**TASK OBJECTIVE:**
Can you copy the lines below word for word, leaving out any pictures?

**SUPPLIED RECORDS:**
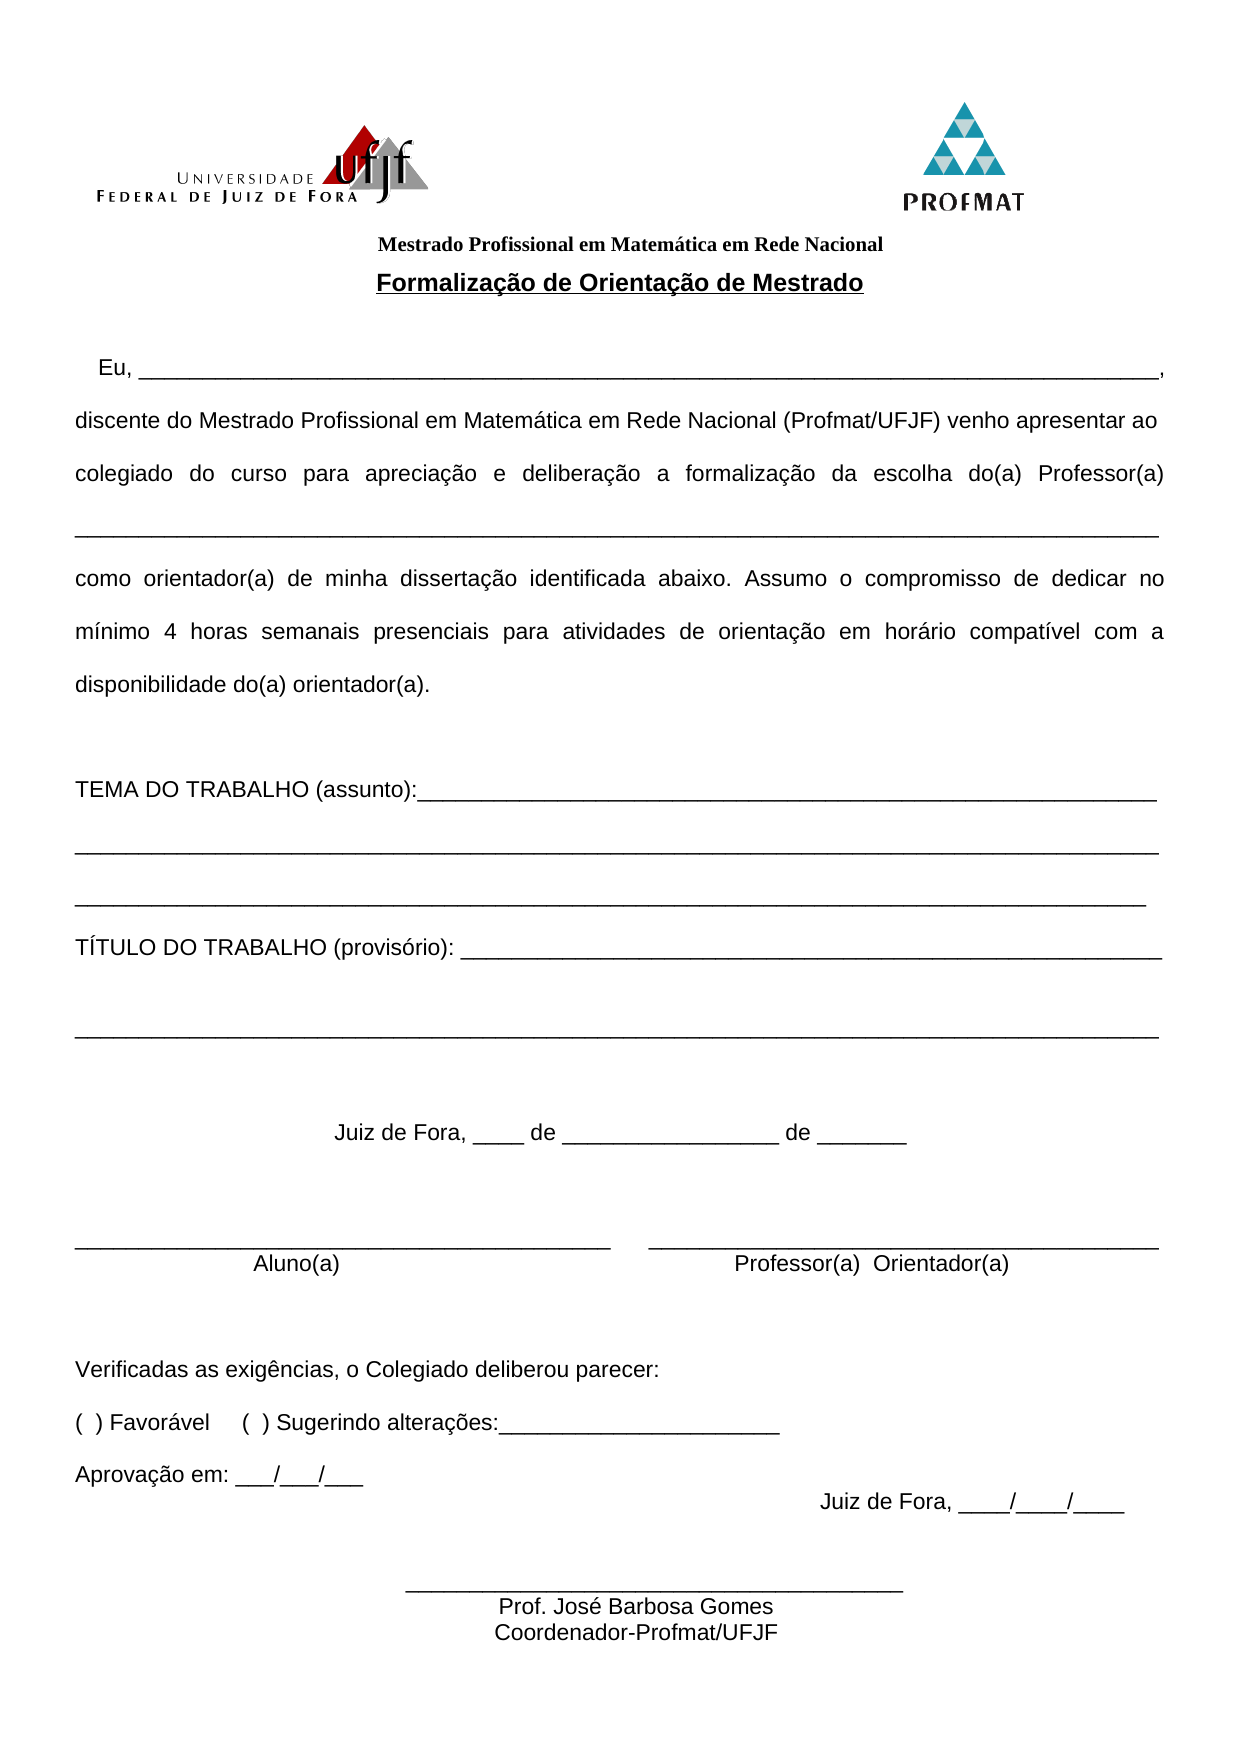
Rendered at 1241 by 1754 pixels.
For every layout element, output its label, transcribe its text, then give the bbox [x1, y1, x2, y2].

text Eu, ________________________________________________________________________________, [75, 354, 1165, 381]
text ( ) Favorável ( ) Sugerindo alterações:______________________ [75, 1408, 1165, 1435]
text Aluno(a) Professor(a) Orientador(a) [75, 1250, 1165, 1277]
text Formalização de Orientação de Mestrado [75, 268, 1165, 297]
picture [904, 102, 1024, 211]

**RESULT FOR THIS TASK:**
Rendered at 1241 by 1754 pixels.
For every layout element, output its label, transcribe its text, then give the bbox [x1, y1, x2, y2].

text Eu, ________________________________________________________________________________, [75, 354, 1165, 381]
text ( ) Favorável ( ) Sugerindo alterações:______________________ [75, 1408, 1165, 1435]
text Aluno(a) Professor(a) Orientador(a) [75, 1250, 1165, 1277]
text Formalização de Orientação de Mestrado [75, 268, 1165, 297]
picture [904, 102, 1024, 211]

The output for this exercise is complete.